RayFusion: Ray Fusion Enhanced Collaborative Visual Perception

TL;DR

RayFusion is proposed, a ray-based fusion method for collaborative visual perception that reduces redundancy and false positive predictions along camera rays, enhancing the detection performance of purely camera-based collaborative perception systems.

Abstract

Collaborative visual perception methods have gained widespread attention in the autonomous driving community in recent years due to their ability to address sensor limitation problems. However, the absence of explicit depth information often makes it difficult for camera-based perception systems, e.g., 3D object detection, to generate accurate predictions. To alleviate the ambiguity in depth estimation, we propose RayFusion, a ray-based fusion method for collaborative visual perception. Using ray occupancy information from collaborators, RayFusion reduces redundancy and false positive predictions along camera rays, enhancing the detection performance of purely camera-based collaborative perception systems.
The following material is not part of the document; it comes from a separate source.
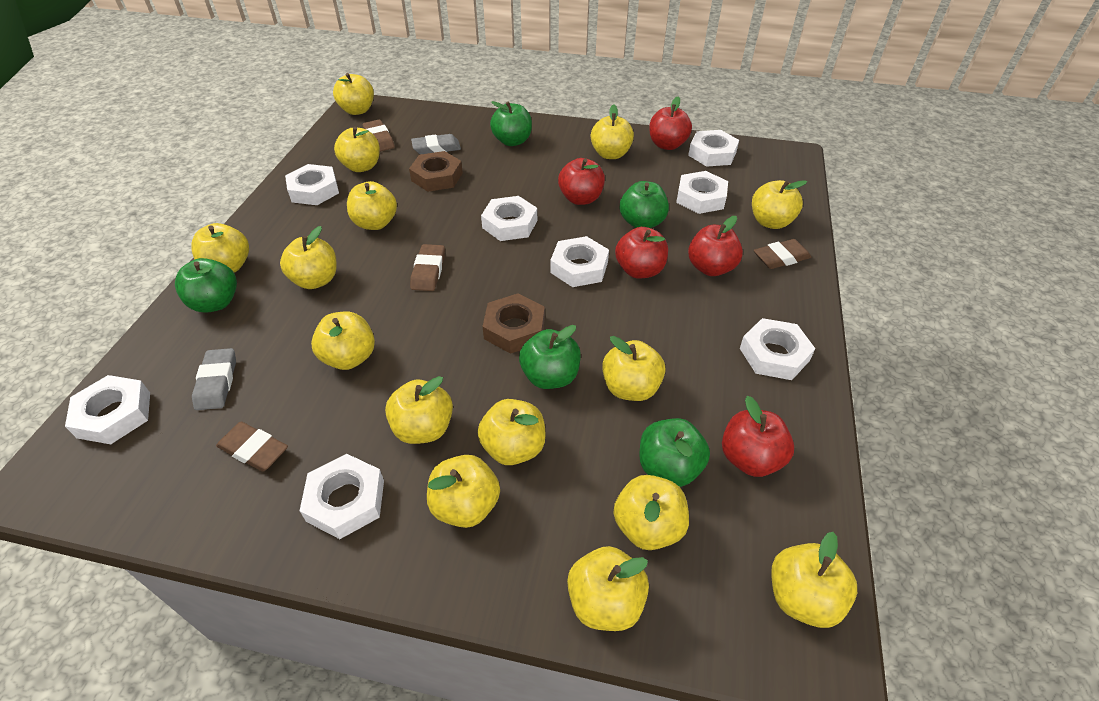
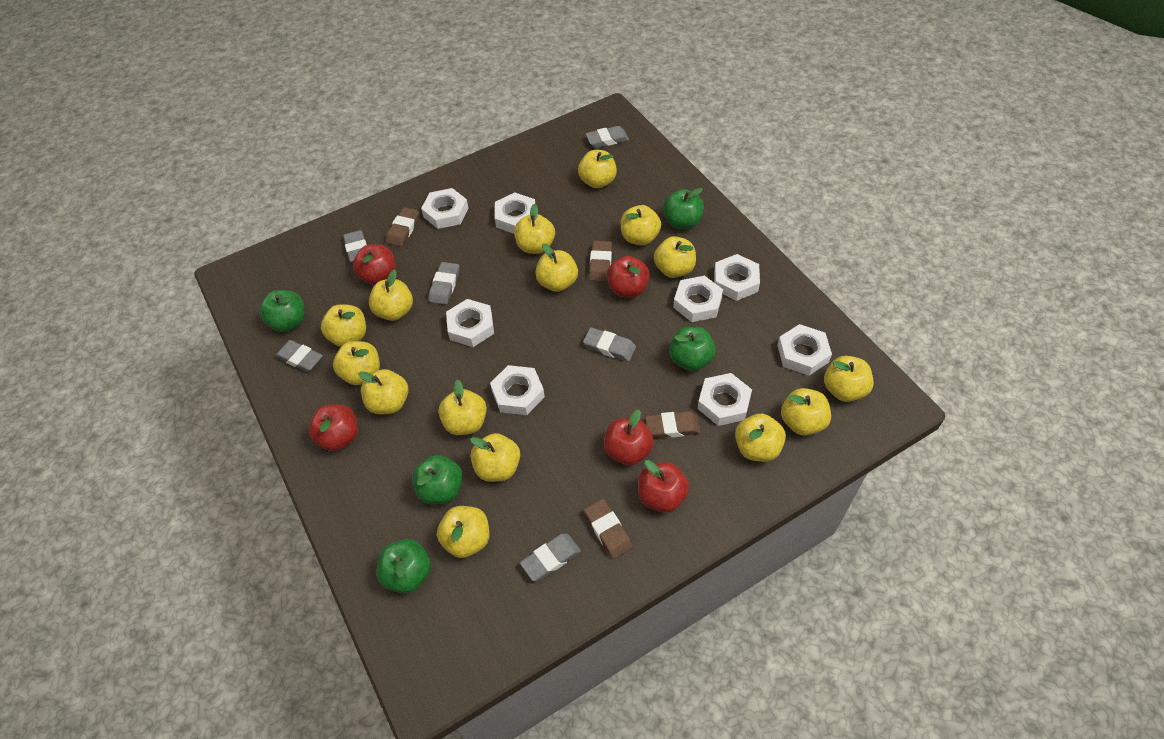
brown nut: [409,151,463,192] [482,293,545,354] = 2 -> none = 0
grey eraser: [192,348,236,410] [411,134,461,155] = 2 -> [275,340,323,372] [343,230,367,263] [429,262,459,305] [520,533,581,581] [583,328,636,361] [586,126,629,148] = 6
Comprehensive experiments show that our method consistently outperforms existing state-of-the-art models, substantially advancing the performance of collaborative visual perception. The code is available at https://github.com/wangsh0111/RayFusion.

Figures (8)

• Figure 1: Due to the ambiguity in depth estimation, individual agent typically predicts multiple targets along the camera ray. However, when an instance is observed by multiple agents, they can record the target's occupancy information along the ray and cross-validate its true 3D position.
• Figure 2: Overall architecture of RayFusion. i) The single-agent detector and the collaborative message generation module generate instance information for communication and collaboration; ii) The spatial-temporal alignment module enhances system robustness to latency by modeling motion; iii) The ray occupancy information encoding module leverages multi-view information to mitigate depth estimation ambiguity; iv) The multi-scale instance feature aggregation facilitates effective interaction among instance features, promoting comprehensive and precise collaborative perception.
• Figure 2: Ablation study results on the OPV2V and DAIR-V2X datasets. STA, MIFA, ROE represent: i) spatial-temporal alignment, ii) multi-scale instance feature aggregation, and iii) ray occupancy information encoding, respectively. IFA replaces the pyramid window self-attention in MIFA with vanilla multi-head self-attention.
• Figure 3: Robustness to localization errors and communication delays on the V2XSet dataset.
• Figure 3: Analysis of different components in ROE on the OPV2V and DAIR-V2X. RE, OE represent: i) ray encoding and ii) occupancy information encoding, respectively. WH represents the removal of high-dimensional mapping in ray encoding.